For perhaps a quarter of an hour they walked up and down the lawn, chatting away unconcernedly about the people around them. It was the first time they had been alone together since Duncan's return, but he made not the slightest reference to their last meeting. He was careless and unconcerned, and Marion tried to appear the same, but there was a strange feeling in her heart, half of fear and half of resentment, which told her that indifference had no place there. She laughed and chatted, but waited anxiously, thankful that so many people were there, but hopeful that he might say something to tell her that he remembered the words he had spoken at the Patricians' ball.

Suddenly Duncan stopped at a secluded part of the lawn where there was an empty bench. "Let us sit down here in the shade. You must be tired," he said, and then, after they had taken seats, a moment of silence came, and Marion could feel that Duncan was looking into her face, but she did not dare to meet his glance. He leaned toward her and spoke in the soft tones she remembered so well. "You are cruel," he said.

She looked up, startled. "Cruel, what do you mean?" she asked.

"You are cruel to forget so easily. You are cruel to treat me as you have."

"I, cruel; I don't understand," she said, and she thought of his careless manner and how she had waited for him to speak.

"Yes, you women are all alike. You play with us men for the moment, and then we are cast aside like a toy which no longer pleases. I thought you were different from the rest."

Marion looked up into his face with an expression of astonishment. She met his grey eyes, and for a moment she felt again that subtle power she had been dreaming of so long.

"Have you forgotten?" he said slowly.

Marion turned her head away. "Don't talk of that, Mr.
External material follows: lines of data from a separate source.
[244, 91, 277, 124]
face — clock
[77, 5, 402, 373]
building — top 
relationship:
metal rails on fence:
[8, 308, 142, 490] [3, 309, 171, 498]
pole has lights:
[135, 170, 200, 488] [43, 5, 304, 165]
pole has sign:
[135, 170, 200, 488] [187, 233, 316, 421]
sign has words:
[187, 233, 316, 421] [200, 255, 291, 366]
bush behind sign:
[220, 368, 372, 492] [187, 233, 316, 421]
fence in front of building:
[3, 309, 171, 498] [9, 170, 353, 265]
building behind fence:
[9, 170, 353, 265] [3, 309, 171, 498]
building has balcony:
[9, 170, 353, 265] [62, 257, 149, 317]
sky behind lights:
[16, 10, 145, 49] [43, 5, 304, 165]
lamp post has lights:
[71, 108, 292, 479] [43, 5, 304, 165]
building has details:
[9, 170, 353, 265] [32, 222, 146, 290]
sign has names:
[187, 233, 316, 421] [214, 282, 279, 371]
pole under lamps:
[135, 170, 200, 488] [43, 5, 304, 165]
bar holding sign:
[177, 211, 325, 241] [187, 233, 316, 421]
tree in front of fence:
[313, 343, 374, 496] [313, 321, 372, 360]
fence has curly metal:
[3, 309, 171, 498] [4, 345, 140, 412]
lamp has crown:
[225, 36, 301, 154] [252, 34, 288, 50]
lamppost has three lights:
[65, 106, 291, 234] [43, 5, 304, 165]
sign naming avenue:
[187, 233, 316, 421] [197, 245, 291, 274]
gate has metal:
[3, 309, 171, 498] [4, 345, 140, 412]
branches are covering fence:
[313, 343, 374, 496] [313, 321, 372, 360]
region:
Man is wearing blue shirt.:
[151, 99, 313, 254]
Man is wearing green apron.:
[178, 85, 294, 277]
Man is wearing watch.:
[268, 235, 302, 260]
Grahame," she answered. "That is all ended."

"It can't be ended while——" He did not finish for he saw a man approaching. "Here we are, Sanderson," he called carelessly. "I suppose you are looking for your wife."

"Yes," answered Roswell, coming nearer. "Mr. Sedger has tea ready on the upper veranda, and he wants his party. You look pale, Marion, is anything the matter?"

"I felt very much upset by that accident. I came here to get away from the people for a moment."

"A cup of tea will put you right," said Duncan.